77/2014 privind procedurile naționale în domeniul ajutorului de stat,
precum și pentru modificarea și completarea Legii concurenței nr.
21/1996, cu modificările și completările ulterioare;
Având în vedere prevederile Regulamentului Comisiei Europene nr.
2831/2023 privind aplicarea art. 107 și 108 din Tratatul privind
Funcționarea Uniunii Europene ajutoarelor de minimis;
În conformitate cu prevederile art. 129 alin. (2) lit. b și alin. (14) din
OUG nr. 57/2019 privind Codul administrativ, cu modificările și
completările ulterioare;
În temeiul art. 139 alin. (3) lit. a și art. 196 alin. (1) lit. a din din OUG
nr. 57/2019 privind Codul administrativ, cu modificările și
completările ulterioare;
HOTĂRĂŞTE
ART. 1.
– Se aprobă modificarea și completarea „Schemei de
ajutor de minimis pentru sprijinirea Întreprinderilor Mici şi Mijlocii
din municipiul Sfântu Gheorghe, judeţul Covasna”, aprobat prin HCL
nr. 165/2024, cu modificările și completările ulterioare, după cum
-----
▸ Exercise objective: Type the entries out again so that they match exactly.

▸ Final answer:
77/2014 privind procedurile naționale în domeniul ajutorului de stat,
precum și pentru modificarea și completarea Legii concurenței nr.
21/1996, cu modificările și completările ulterioare;
Având în vedere prevederile Regulamentului Comisiei Europene nr.
2831/2023 privind aplicarea art. 107 și 108 din Tratatul privind
Funcționarea Uniunii Europene ajutoarelor de minimis;
În conformitate cu prevederile art. 129 alin. (2) lit. b și alin. (14) din
OUG nr. 57/2019 privind Codul administrativ, cu modificările și
completările ulterioare;
În temeiul art. 139 alin. (3) lit. a și art. 196 alin. (1) lit. a din din OUG
nr. 57/2019 privind Codul administrativ, cu modificările și
completările ulterioare;
HOTĂRĂŞTE
ART. 1.
– Se aprobă modificarea și completarea „Schemei de
ajutor de minimis pentru sprijinirea Întreprinderilor Mici şi Mijlocii
din municipiul Sfântu Gheorghe, judeţul Covasna”, aprobat prin HCL
nr. 165/2024, cu modificările și completările ulterioare, după cum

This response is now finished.